La Regione dice stop ai gadget fascisti I partigiani: «Giusto, battaglia moderna»

Votata una risoluzione per estendere il reato di apologia alla vendita di souvenir. Lega, Fi e Fdi hanno votato contro. M5s astenuto

L’assemblea legislativa dell’Emilia Romagna ha approvato a fine luglio una risoluzione (presentata da Pd, Sel e Altra Emilia Romagna) con cui si chiede alla giunta regionale di intervenire nelle sedi opportune perché si estenda il reato di apologia del fascismo anche alla diffusione e vendita di oggetti con immagini del regime e l’Anpi provinciale di Ravenna, associazione dei partigiani, esprime «viva soddisfazione». Hanno votato a favore dell’atto di indirizzo Pd, Sel e AltraEr, hanno espresso voto contrario Lega Nord, Forza Italia e Fdi-An mentre si è astenuto il gruppo M5s.

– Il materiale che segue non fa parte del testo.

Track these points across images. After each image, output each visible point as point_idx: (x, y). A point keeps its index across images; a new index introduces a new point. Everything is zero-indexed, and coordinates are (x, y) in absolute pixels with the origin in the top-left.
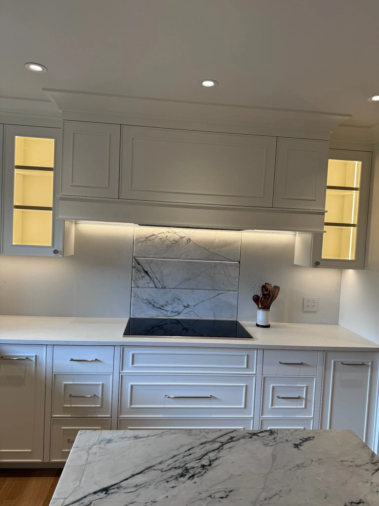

A distanza di una settimana dal voto, arriva il commento dell’Anpi in una nota firmata dal presidente provinciale Ivano Artioli con Mirco Bagnari, fusignanese consigliere del Pd in Regione: «È giusto interrompere il commercio di gadget che riportano le immagini del regime fascista, nonché dello stesso Benito Mussolini che fu per un ventennio, duce, dittatore, capo del fascio e poi responsabile con Hitler della nascita della Repubblica Sociale Italiana e di aver per questo tradito l’armistizio dell’8 settembre ’43, facendo patire agli italiani per ben 19 mesi una guerra che avrebbe dovuto essere finita».

La nota ricorda che la legge fondamentale dello Stato è la Costituzione «e che all’articolo XII delle disposizioni transitorie e finali così recita: “è vietata la riorganizzazione, sotto qualsiasi forma del partito fascista”. Da questa discendono poi le successive leggi Scelba e Mancino che condannano l’apologia di fascismo. Apologia che i gadget di sicuro creano e alimentano. Senza sottovalutare che i punti vendita di questi diventano momenti aggregativi di un nuovo fascismo. L’assemblea legislativa ha condotto una battaglia antifascista modernissima nella legalità delle istituzioni democratiche».

L’esponente della Lega Nord, Massimiliano Pompignoli ha criticato l’atto perché «utilizza l’estensione del reato di apologia di fascismo come pretesto per colpire i commercianti di Predappio che vivono del commercio di gadget».